A few important notes
This package is built around the current shape of the APEX NL2IR prompt, so there are a few assumptions worth calling out.
It only targets Interactive Reports
It expects the generated prompt to contain a
## Structured DataheadingIt routes requests to a dedicated service with static ID
haiku-for-irIt assumes your static system prompt is already stored in the dedicated service Additional Parameters
So if Oracle changes the internal NL2IR prompt structure in a future release, this package may need a small update.
What about other providers?
This post uses Anthropic for the concrete implementation.
If your provider of choice is OpenAI, caching is fully automatic, so it will probably cache something even without changes. If you want to make it work better, you would need to modify my package so it removes the Structured Data section from the system prompt, but does not null out the system_prompt attribute. Instead, you would populate it with the rest of the system prompt. Also, because the system prompt is part of the message array rather than a separate attribute in OpenAI, you would want to modify how the package injects the structured data into the message array.
With Google, caching is also automatic, and the same general approach as OpenAI could work. If it does not, Google also has a separate endpoint where you define the cache, populate it with the content you want cached, and then refresh the TTL every hour or so. That could become a separate job to schedule and maintain.
I did not test those approaches, but I would be very happy to consult on them if someone dares to do it.
A few closing thoughts on the APEX AI hooks
I actually like that Oracle gave us request and response handler injection points this early. Without them, this whole approach would not really be possible.
That said, I do think the current request-building model works against optimization.
Right now Oracle builds the request such that messages land in the middle of it, between the system prompt, tools, and anything that we add in service configuration. For cost optimization, caching, and even debugging, that is a bit backwards.
What I would really like is a lower-level injection point just before the request is sent to the LLM service, after Oracle has finished building the final payload. That would make it much easier to do provider-specific optimizations cleanly instead of reverse-engineering the generated prompt shape.
I would also like better visibility into the actual provider request and response payloads. Right now that is one of the frustrating parts of working with caching. Anthropic exposes useful usage information, including cache-related fields, but Oracle does not really expose that final response data back to us in a way that lets us inspect cache hits properly.
So yes, the hooks Oracle gave us are already useful. But if Oracle exposed the final outbound payload and the real provider usage details, building and validating optimizations like this would be much easier.
If this were a production project, I would probably suggest not relying too heavily on the standard Oracle AI services directly.

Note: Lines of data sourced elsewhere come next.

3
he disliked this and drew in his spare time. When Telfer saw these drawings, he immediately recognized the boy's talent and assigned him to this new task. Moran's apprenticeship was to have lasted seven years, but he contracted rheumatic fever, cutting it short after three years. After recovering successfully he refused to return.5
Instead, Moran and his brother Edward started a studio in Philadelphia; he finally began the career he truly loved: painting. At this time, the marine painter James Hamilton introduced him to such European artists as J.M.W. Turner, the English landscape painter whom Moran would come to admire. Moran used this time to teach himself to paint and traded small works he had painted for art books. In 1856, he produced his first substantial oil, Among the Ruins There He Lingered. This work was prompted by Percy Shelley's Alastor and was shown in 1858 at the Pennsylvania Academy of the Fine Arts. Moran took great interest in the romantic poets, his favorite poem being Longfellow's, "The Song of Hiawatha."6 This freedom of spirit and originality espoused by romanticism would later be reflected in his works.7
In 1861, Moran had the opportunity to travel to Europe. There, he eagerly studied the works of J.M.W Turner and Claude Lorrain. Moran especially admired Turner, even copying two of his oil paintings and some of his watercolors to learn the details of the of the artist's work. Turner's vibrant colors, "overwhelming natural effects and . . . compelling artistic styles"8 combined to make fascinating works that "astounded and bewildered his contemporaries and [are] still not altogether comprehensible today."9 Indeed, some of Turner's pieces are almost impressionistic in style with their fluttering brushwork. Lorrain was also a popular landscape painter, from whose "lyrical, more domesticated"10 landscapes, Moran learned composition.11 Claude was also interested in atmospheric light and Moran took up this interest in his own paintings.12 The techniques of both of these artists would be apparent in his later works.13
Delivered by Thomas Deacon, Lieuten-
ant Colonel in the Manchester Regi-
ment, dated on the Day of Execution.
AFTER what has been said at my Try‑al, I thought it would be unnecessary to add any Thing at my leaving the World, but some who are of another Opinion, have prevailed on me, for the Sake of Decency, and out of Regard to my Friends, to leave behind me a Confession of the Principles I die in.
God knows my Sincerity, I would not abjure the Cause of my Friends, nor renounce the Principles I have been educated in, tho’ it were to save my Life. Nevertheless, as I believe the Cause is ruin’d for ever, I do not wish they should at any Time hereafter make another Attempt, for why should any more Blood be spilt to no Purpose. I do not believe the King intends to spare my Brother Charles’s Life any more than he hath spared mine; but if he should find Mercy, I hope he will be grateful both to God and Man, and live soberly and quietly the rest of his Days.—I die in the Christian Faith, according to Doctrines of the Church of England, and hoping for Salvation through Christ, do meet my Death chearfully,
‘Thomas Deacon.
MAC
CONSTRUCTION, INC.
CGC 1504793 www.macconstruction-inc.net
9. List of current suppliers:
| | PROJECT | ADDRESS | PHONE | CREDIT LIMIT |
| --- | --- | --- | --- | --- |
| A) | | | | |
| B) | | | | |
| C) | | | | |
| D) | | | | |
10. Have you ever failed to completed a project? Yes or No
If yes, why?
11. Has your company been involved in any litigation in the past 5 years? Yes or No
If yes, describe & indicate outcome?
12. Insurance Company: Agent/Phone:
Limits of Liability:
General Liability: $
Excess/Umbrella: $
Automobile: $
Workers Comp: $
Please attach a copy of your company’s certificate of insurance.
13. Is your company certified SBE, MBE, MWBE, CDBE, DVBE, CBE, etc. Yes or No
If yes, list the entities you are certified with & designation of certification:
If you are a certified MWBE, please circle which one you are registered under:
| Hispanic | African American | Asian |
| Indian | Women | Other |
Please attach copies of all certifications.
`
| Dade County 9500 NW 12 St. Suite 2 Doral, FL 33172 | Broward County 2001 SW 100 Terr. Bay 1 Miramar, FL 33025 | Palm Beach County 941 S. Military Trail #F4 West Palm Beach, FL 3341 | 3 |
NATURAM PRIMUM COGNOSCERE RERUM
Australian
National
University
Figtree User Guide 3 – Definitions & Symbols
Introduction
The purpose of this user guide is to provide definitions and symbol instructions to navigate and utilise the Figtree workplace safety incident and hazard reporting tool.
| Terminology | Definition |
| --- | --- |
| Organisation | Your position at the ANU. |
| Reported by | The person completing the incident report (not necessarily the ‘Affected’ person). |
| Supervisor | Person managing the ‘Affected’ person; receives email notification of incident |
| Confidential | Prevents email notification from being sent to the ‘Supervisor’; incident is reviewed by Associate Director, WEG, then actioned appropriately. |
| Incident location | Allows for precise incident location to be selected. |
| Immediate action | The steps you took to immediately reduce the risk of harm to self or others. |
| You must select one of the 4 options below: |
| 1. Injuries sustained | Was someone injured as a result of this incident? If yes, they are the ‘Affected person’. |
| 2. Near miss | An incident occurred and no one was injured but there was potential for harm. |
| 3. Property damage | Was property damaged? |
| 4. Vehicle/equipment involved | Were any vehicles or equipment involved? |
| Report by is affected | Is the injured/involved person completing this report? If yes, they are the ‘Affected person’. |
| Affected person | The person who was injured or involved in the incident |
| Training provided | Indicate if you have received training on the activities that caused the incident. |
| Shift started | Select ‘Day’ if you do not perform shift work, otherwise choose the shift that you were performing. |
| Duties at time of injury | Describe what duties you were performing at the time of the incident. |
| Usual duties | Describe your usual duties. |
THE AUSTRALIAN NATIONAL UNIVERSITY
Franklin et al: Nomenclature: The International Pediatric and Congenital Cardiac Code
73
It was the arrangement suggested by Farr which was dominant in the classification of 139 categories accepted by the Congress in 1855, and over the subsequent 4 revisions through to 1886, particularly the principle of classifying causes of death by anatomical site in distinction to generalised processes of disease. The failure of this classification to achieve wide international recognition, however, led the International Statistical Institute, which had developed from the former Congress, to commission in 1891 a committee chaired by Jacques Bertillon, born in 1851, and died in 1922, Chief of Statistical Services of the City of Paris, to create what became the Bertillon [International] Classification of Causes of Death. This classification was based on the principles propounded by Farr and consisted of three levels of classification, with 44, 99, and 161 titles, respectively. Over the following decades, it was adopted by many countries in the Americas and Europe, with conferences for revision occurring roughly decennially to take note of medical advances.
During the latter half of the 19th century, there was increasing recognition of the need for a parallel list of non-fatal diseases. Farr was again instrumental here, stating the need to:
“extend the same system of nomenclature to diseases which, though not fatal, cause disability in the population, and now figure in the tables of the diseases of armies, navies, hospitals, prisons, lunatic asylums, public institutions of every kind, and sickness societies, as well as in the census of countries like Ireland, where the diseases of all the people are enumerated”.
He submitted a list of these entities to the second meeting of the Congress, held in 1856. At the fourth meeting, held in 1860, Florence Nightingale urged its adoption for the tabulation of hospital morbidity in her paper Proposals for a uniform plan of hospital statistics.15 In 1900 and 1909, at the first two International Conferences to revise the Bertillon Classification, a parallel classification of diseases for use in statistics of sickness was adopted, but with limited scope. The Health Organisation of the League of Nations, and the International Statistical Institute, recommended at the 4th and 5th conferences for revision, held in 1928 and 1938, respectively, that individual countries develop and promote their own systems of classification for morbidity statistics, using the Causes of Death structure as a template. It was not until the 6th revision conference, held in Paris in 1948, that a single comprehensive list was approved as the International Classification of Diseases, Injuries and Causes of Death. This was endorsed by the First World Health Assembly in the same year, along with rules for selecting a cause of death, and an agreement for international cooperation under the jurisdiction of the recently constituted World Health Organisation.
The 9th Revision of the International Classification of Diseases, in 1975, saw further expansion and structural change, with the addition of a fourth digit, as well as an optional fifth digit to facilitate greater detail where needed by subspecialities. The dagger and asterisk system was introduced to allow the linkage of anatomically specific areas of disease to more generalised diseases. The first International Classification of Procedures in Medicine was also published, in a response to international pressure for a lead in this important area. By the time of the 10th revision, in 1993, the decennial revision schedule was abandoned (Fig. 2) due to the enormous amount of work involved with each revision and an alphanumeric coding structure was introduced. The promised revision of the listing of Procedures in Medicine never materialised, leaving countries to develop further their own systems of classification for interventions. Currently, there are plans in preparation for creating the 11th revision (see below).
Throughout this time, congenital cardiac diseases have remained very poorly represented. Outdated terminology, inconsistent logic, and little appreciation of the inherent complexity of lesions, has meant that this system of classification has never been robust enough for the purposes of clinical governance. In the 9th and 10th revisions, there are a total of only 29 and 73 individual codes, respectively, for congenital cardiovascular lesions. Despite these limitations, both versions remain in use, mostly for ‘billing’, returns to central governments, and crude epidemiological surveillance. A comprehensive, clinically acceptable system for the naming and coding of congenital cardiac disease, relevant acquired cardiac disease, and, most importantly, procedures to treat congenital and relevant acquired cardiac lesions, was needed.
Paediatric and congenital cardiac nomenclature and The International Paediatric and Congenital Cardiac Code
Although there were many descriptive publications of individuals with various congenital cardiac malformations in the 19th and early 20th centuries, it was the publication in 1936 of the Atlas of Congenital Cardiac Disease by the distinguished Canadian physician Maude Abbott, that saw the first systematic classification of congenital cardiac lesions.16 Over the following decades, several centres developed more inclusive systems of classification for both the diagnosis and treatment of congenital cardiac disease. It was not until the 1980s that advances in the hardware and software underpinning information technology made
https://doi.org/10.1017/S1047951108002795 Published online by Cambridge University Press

In that kind of setup, it would probably be better to configure one standard Ollama or OpenAI-compatible service in APEX, put a small proxy in front of the real provider, and let that proxy intercept the calls, optimize them properly, and then pass them on to the actual LLM service or at least use a service like OpenRouter.
And that is it
The interesting part here is that the big saving does not come from only switching to a cheaper model.
It comes from changing the request shape so the expensive, stable part of the prompt can actually be cached.
Instead of paying for a massive system prompt on every single turn, you turn it into a flow where the heavy lifting is cached and much cheaper on follow-up calls.
That is a much better place to be.
If you want to build on top of this, the obvious next steps are moving the service static ID into configuration, adding more defensive error handling around service lookup, and hoping Oracle eventually exposes enough provider-level usage data to make cache-hit validation much easier.